Within the next couple of years, CRM deployments that do not already have them will add analytics modules, and nearly all CRM applications will be tailored to specific vertical industries. These predictions are part of a group of overall trends identified by Elizabeth Roche of Meta Group.
The changes will apply to both best-of-breed CRM applications and the CRM modules offered by larger suite vendors, according to Meta. By 2008, the makers of CRM software will have completed the process of separating their specialized business processes from infrastructure , and will be able to make them available in composite applications, Roche says.
Majority Rules in Analytics
Somewhere between 50 percent and 60 percent of commercial CRM applications currently are marketed without analytics functionality, said Roche. Soon, that will cease to be the case, as vendors add analytics to the list of basic functions they provide to buyers of their standard CRM applications.

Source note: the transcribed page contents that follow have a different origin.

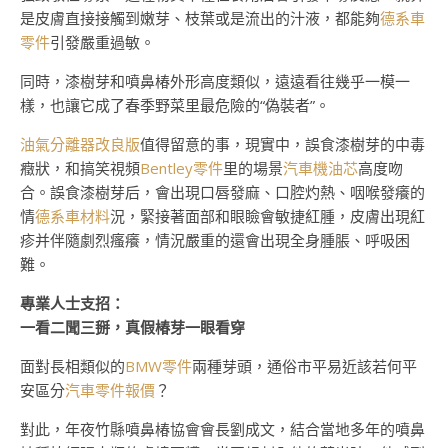
是皮膚直接接觸到嫩芽、枝葉或是流出的汁液，都能夠
德系車
零件
引發嚴重過敏。
同時，漆樹芽和噴鼻椿外形高度類似，遠遠看往幾乎一模一
樣，也讓它成了春季野菜里最危險的“偽裝者”。
油氣分離器改良版
值得留意的事，現實中，誤食漆樹芽的中毒
癥狀，和搞笑視頻
Bentley零件
里的場景
汽車機油芯
高度吻
合。誤食漆樹芽后，會出現口唇發麻、口腔灼熱、咽喉發癢的
情
德系車材料
況，緊接著面部和眼瞼會敏捷紅腫，皮膚出現紅
疹并伴隨劇烈瘙癢，情況嚴重的還會出現全身腫脹、呼吸困
難。
專業人士支招：
一看二聞三掰，真假椿芽一眼看穿
面對長相類似的
BMW零件
兩種芽頭，通俗市平易近該若何平
安區分
汽車零件報價
？
對此，年夜竹縣噴鼻椿協會會長劉成文，結合當地多年的噴鼻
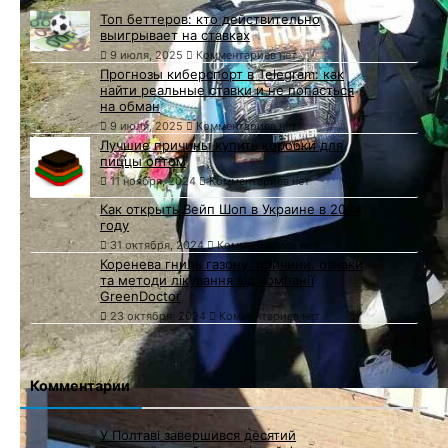
Топ беттеров: кто действительно
выигрывает на ставках
9 июля, 2025
Комментариев нет
Прогнозы киберспорт в Telegram: как
найти реальные ставки и не попасться
на обман
9 июля, 2025
Комментариев нет
Лучшие причины купить коробки для
пиццы оптом
11 ноября, 2024
Комментариев нет
Как открыть Вейп Шоп в Украине в 2024
году
31 октября, 2024
Комментариев нет
Коренева гниль газону: причини, ознаки
та методи лікування від компанії
GreenDoctor
23 октября, 2024
Комментариев нет
Комментарии
У Полтаві завершився десятий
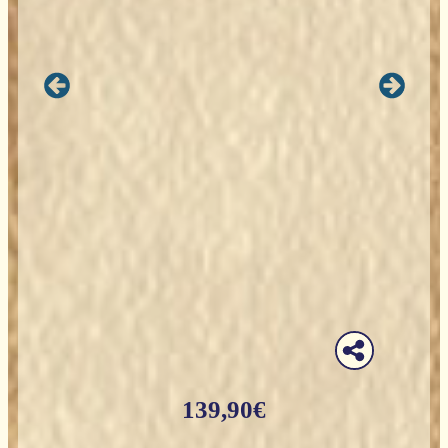
139,90
€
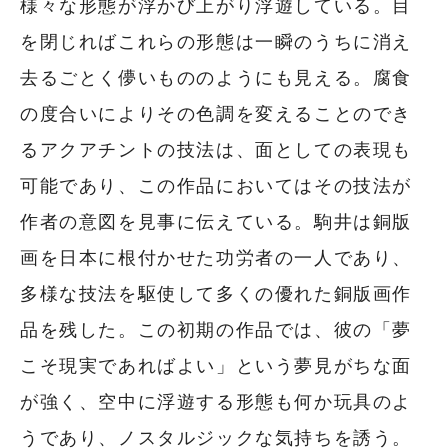
様々な形態が浮かび上がり浮遊している。目
を閉じればこれらの形態は一瞬のうちに消え
去るごとく儚いもののようにも見える。腐食
の度合いによりその色調を変えることのでき
るアクアチントの技法は、面としての表現も
可能であり、この作品においてはその技法が
作者の意図を見事に伝えている。駒井は銅版
画を日本に根付かせた功労者の一人であり、
多様な技法を駆使して多くの優れた銅版画作
品を残した。この初期の作品では、彼の「夢
こそ現実であればよい」という夢見がちな面
が強く、空中に浮遊する形態も何か玩具のよ
うであり、ノスタルジックな気持ちを誘う。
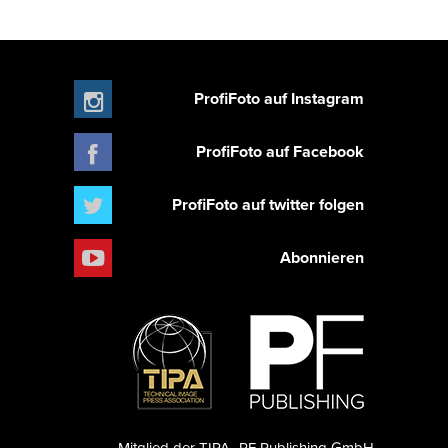
ProfiFoto auf Instagram
ProfiFoto auf Facebook
ProfiFoto auf twitter folgen
Abonnieren
Mitglied der TIPA
PF Publishing GmbH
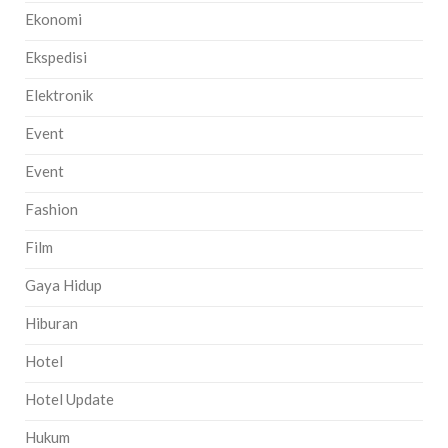
Ekonomi
Ekspedisi
Elektronik
Event
Event
Fashion
Film
Gaya Hidup
Hiburan
Hotel
Hotel Update
Hukum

Indeed, companies have spent the past several years going to great lengths to analyze the data they gather through newer CRM and supply-chain modules. For example, about 75 percent of Siebel customers pull data from applications provided by other vendors into their Siebel analytics tools, Duane Cologne, general manager of analytics applications for Siebel, said.
Moving From Horizontal to Vertical
During this year and next, predicts Roche, the makers of ERP suites finally will reach the goal of having CRM modules that compare favorably with the functionality available from best-of-breed vendors. At that point, CRM applications will be judged by their technology breadth -- including the ability to fit into enterprise infrastructure -- and vertical depth.
After a few more years, the split between the makers of front-office software and back-office software will diminish substantially, Roche says. Instead, vendors will be differentiated by the end-to-end business processes they are able to offer, and those processes will be highly customized to respond to the needs of companies in particular vertical industries.